PA: It put my kids through school and I had a helluva ride. There's nothing that competes with that. I spoke to Jay (Leno), but I understood that they needed a change. You couldn't have any carryover. (For Carson), I just wrote something simple and catchy, and I defy you to sing the one they're using now.
Sun: With all the hits you've composed -- for yourself and others -- you and the charts were as inseparable as President Bush and malaprops. Do you ever wish you had recorded all your songs and ran them up the charts yourself?

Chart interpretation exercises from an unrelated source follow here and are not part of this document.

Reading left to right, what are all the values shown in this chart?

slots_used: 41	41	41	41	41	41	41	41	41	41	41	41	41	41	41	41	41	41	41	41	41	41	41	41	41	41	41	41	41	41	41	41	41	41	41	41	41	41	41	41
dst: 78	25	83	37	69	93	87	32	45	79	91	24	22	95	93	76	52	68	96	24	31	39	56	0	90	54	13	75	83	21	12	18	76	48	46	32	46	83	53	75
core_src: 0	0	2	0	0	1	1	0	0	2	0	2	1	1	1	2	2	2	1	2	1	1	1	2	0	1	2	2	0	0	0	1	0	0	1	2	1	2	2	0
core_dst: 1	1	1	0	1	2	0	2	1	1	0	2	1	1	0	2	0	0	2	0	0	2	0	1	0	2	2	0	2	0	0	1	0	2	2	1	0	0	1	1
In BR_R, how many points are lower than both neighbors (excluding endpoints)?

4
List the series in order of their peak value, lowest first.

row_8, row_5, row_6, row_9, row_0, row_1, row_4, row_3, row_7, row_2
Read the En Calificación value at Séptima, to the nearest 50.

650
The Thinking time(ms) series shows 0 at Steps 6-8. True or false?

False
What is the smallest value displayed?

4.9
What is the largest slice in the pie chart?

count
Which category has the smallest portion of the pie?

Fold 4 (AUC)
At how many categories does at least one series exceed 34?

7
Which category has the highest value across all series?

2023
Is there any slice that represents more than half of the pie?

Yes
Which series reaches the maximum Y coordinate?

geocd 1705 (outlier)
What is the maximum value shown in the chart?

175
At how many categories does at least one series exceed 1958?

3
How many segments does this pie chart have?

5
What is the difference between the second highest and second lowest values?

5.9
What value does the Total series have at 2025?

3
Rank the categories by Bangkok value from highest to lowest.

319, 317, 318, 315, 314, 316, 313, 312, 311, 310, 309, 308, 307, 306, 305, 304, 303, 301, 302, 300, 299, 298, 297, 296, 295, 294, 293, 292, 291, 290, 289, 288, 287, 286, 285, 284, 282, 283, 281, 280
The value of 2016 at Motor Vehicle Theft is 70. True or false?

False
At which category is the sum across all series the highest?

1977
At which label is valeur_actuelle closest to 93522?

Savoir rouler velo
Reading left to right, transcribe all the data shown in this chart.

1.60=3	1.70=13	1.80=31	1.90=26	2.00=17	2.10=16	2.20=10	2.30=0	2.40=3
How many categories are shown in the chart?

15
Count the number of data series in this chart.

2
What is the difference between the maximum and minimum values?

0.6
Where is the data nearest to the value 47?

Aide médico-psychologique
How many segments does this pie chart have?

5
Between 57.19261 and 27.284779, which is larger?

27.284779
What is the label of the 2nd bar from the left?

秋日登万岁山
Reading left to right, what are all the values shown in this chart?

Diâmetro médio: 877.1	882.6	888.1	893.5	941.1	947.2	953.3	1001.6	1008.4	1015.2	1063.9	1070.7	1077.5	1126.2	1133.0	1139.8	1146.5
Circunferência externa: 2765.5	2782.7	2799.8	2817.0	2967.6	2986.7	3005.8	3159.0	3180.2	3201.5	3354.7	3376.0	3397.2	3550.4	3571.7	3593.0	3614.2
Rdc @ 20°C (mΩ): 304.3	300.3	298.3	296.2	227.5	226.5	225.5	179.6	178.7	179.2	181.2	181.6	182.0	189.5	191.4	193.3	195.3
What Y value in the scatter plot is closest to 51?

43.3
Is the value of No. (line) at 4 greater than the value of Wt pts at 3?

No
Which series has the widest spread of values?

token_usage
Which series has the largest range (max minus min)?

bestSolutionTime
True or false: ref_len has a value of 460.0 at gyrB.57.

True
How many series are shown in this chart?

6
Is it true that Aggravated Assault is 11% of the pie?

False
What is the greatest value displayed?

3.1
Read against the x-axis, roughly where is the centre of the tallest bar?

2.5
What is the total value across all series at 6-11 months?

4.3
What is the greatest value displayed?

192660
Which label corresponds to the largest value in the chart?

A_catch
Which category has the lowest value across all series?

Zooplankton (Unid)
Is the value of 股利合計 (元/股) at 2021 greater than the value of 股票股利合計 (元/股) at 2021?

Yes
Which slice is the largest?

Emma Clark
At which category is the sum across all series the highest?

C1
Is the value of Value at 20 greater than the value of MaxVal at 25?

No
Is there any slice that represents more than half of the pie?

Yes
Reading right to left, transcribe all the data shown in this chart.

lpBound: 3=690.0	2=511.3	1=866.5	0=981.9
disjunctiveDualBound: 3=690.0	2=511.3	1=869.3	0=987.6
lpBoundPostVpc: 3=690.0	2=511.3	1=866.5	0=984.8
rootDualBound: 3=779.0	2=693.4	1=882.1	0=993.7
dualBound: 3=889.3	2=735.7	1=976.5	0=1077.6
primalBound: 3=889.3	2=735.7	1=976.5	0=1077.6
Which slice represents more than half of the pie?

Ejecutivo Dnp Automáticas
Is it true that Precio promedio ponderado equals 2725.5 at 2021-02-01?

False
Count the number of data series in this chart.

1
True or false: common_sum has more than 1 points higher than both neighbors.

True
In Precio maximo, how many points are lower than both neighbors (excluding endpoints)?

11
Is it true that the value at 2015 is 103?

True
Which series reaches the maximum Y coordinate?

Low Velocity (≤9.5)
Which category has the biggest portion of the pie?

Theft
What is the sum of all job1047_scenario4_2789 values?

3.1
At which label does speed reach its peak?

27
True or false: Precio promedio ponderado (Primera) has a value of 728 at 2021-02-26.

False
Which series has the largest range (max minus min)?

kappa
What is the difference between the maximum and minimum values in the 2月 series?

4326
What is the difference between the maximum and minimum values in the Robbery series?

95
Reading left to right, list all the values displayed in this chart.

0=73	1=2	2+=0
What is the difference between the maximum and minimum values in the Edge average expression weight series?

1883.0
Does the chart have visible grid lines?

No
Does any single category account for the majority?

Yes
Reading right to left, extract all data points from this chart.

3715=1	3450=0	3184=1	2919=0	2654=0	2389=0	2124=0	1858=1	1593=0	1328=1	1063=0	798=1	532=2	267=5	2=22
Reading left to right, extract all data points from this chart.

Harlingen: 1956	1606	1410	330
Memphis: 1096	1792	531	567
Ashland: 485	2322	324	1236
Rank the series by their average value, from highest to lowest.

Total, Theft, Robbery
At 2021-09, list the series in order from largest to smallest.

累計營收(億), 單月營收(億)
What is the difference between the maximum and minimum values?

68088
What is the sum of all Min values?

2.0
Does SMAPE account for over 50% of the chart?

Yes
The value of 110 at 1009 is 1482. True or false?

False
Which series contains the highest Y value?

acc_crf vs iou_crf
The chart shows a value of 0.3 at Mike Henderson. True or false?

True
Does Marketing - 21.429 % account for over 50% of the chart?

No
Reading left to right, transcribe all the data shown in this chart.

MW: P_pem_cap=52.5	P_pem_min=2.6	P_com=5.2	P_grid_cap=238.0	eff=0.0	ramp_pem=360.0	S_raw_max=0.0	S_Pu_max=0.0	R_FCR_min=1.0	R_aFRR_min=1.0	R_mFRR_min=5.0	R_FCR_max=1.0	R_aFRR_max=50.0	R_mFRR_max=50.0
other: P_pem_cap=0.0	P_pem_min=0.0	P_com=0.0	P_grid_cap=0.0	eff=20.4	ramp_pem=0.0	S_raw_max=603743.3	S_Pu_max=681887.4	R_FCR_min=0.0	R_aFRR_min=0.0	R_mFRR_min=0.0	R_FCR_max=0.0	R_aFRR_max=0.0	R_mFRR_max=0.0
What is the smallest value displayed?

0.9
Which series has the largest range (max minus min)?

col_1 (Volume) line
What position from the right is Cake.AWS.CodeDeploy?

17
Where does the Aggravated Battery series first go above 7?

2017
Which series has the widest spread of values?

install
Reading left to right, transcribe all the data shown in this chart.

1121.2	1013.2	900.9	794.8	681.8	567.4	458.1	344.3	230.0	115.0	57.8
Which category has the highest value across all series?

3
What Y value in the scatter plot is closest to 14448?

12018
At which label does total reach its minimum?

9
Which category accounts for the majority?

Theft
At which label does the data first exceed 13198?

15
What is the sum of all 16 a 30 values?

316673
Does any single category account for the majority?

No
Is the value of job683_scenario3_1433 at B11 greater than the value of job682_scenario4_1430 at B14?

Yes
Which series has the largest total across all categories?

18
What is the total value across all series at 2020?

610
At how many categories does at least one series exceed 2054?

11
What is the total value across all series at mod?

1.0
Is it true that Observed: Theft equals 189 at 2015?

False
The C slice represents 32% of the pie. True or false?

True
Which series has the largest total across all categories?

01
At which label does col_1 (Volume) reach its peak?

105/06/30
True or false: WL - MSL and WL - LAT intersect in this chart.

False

PA: You know, I don't. I learned a long time ago that there's so many cycles in our business and you can't be there all the time. With that whole teenage thing, I realized you're the flavor of the year. I wasn't raised as a pretty boy. I wrote my own stuff, so I was separate from the pack. When the Beatles hit I realized I was off the radio like hundreds of others, so the writer came first. When I wrote "My Way" in my 20s, it wasn't for me. As much as I'd lived, Sinatra was the guy. When I did the theme to "The Longest Day" and got nominated for an Academy Award, I was a kid. Same with the "Tonight Show" theme. And it gave me a different kind of cache with the public. I always heard it: "It's not the looks, it's the talent."